▶ **What this task involves**: Return the lines below word for word, leaving out the pictures.

[Short-answer chart tasks]

++++++++++++++++++++

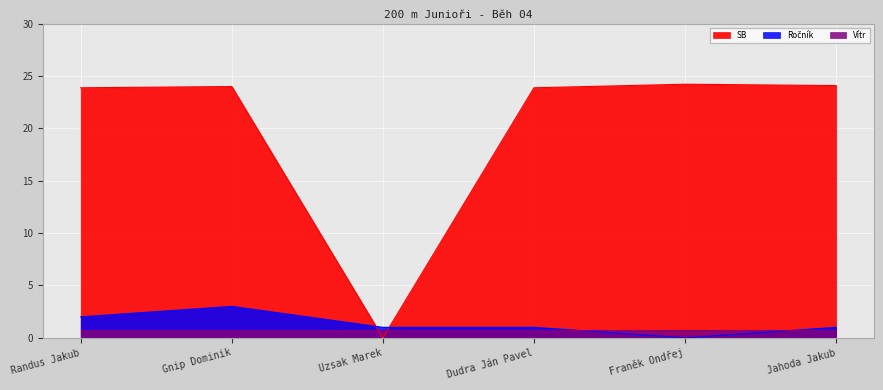

Where do Ročník and SB first cross each other?

Gnip Dominik and Uzsak Marek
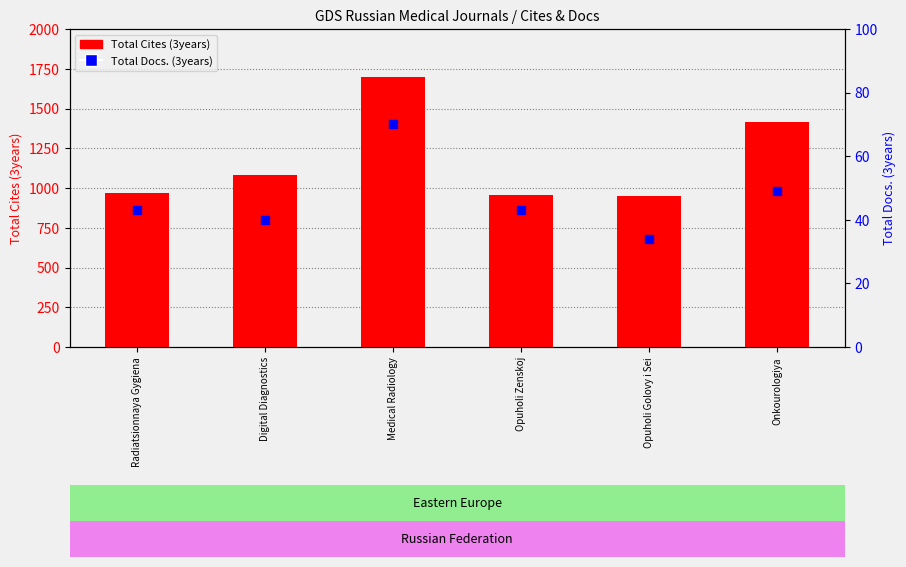

What is the total value across all series at Radiatsionnaya Gygiena?

1012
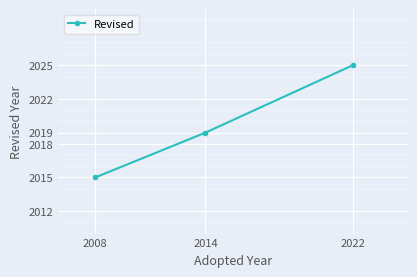

Is it true that the value at 2008 is 1099?

False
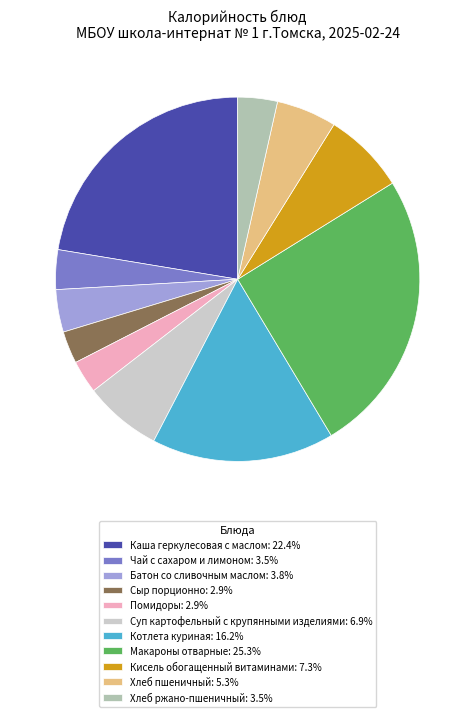

To the nearest percent, what portion does Кисель обогащенный витаминами represent?

7%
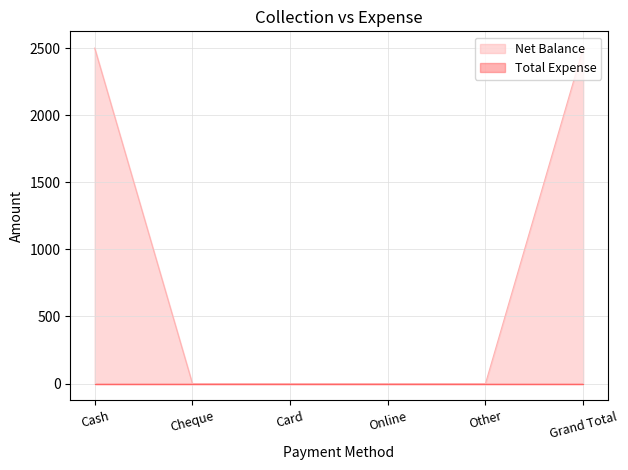

Reading right to left, what are all the values shown in this chart?

Grand Total=2500	Other=0	Online=0	Card=0	Cheque=0	Cash=2500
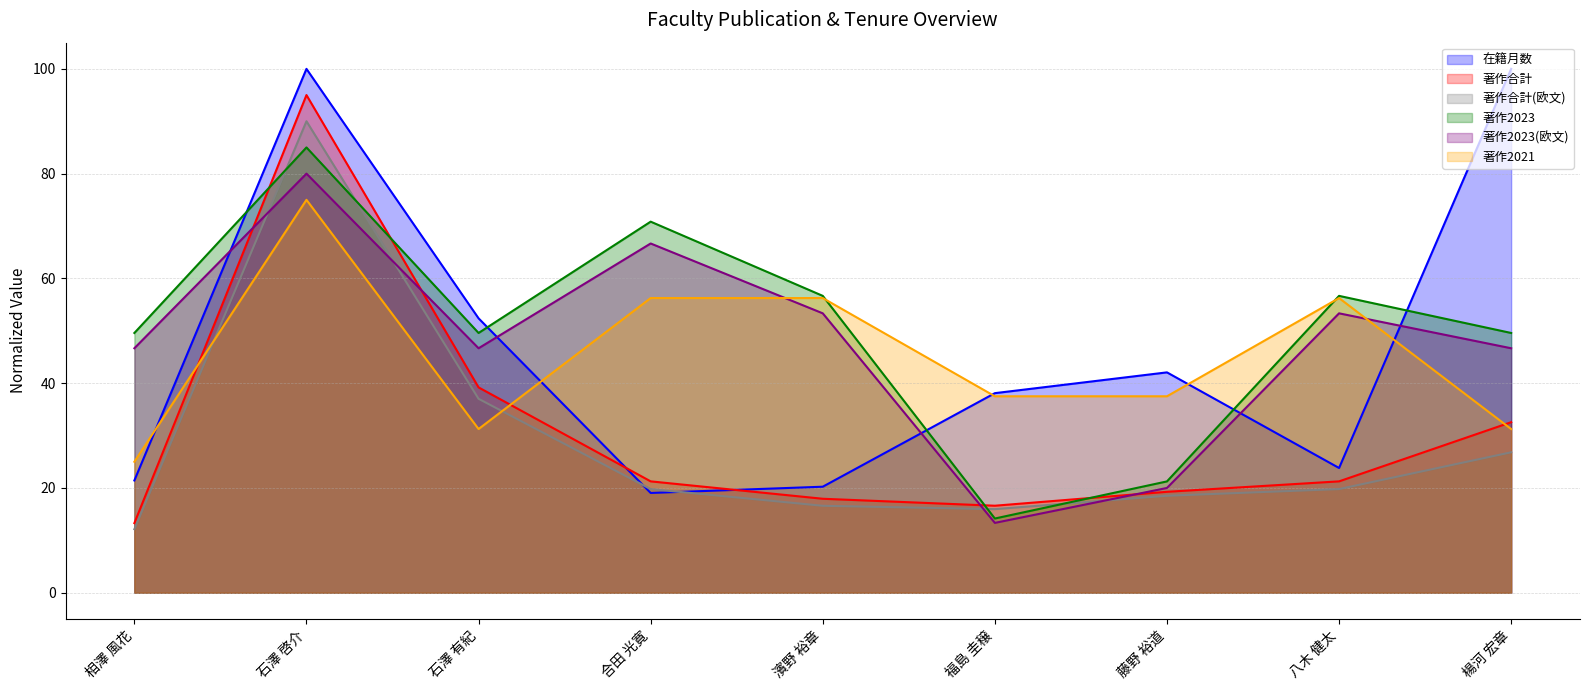

What value does the 著作合計(欧文) series have at 石澤 有紀?

37.0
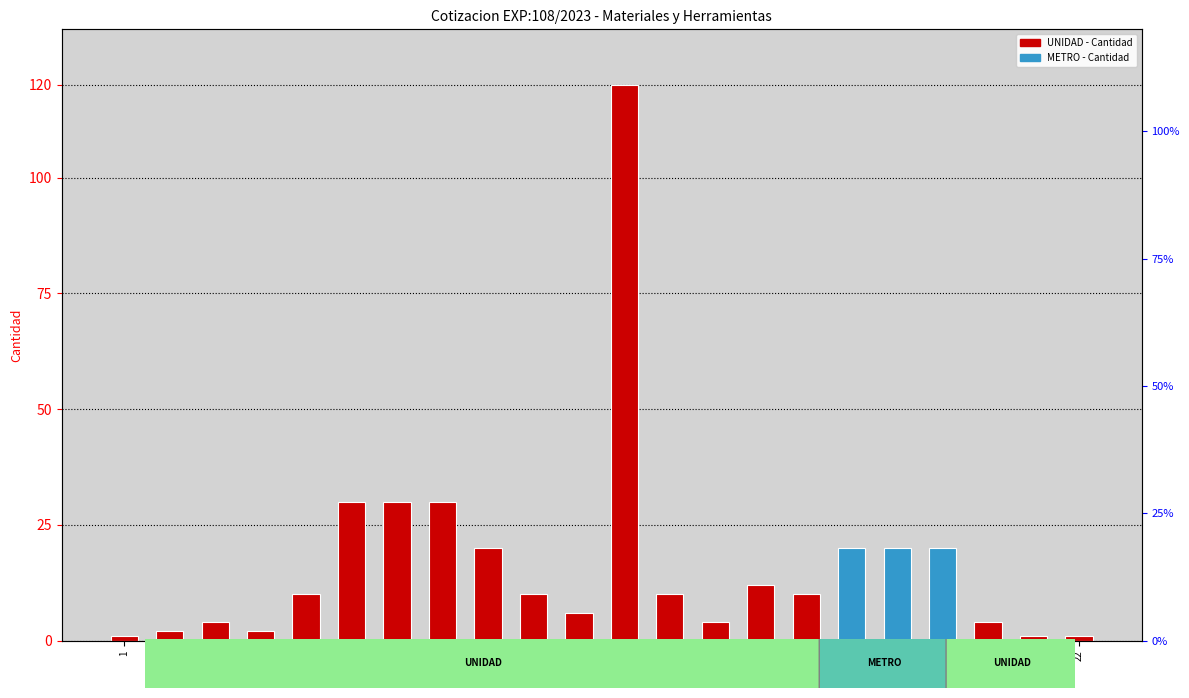

Rank the categories by value from highest to lowest.

12, 6, 7, 8, 9, 17, 18, 19, 15, 5, 10, 13, 16, 11, 3, 14, 20, 2, 4, 1, 21, 22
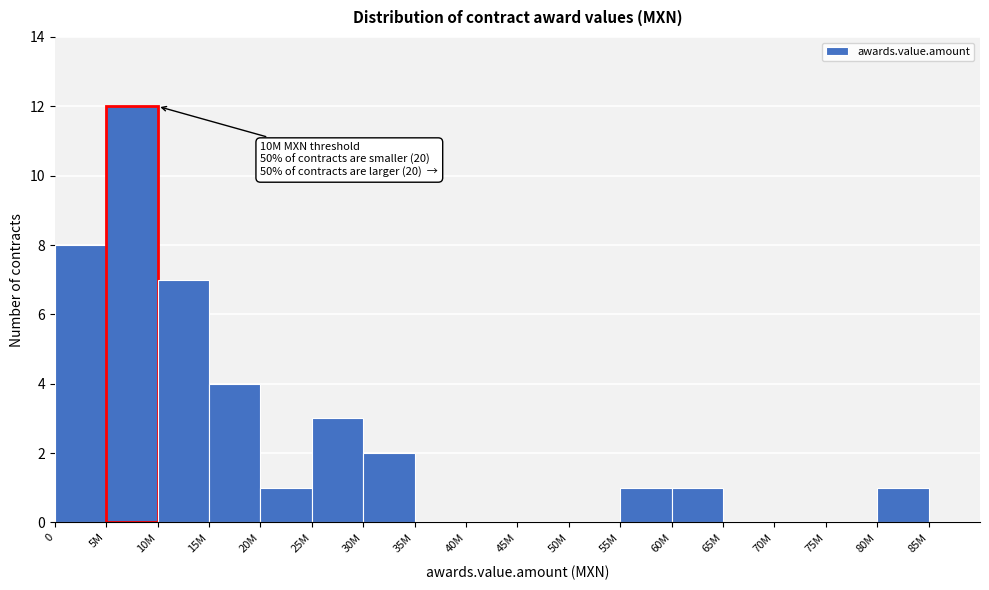

What is the sum of the values at 15M and 85M?

4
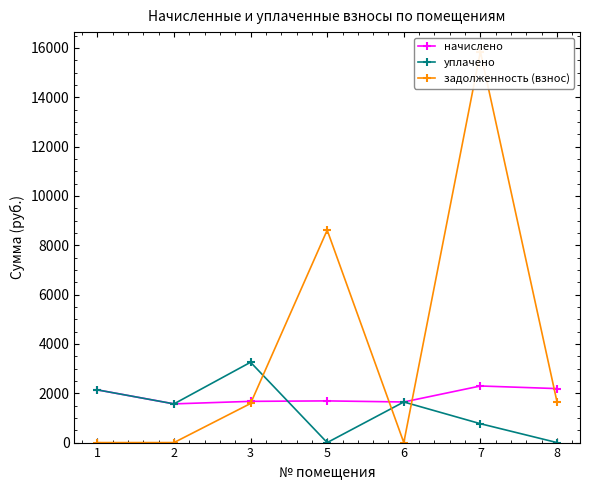

Which series has the largest total across all categories?

задолженность (взнос)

++++++++++++++++++++

▶ **Written answer**:
Where do Ročník and SB first cross each other?

Gnip Dominik and Uzsak Marek

What is the total value across all series at Radiatsionnaya Gygiena?

1012

Is it true that the value at 2008 is 1099?

False

To the nearest percent, what portion does Кисель обогащенный витаминами represent?

7%

Reading right to left, what are all the values shown in this chart?

Grand Total=2500	Other=0	Online=0	Card=0	Cheque=0	Cash=2500

What value does the 著作合計(欧文) series have at 石澤 有紀?

37.0

Rank the categories by value from highest to lowest.

12, 6, 7, 8, 9, 17, 18, 19, 15, 5, 10, 13, 16, 11, 3, 14, 20, 2, 4, 1, 21, 22

What is the sum of the values at 15M and 85M?

4

Which series has the largest total across all categories?

задолженность (взнос)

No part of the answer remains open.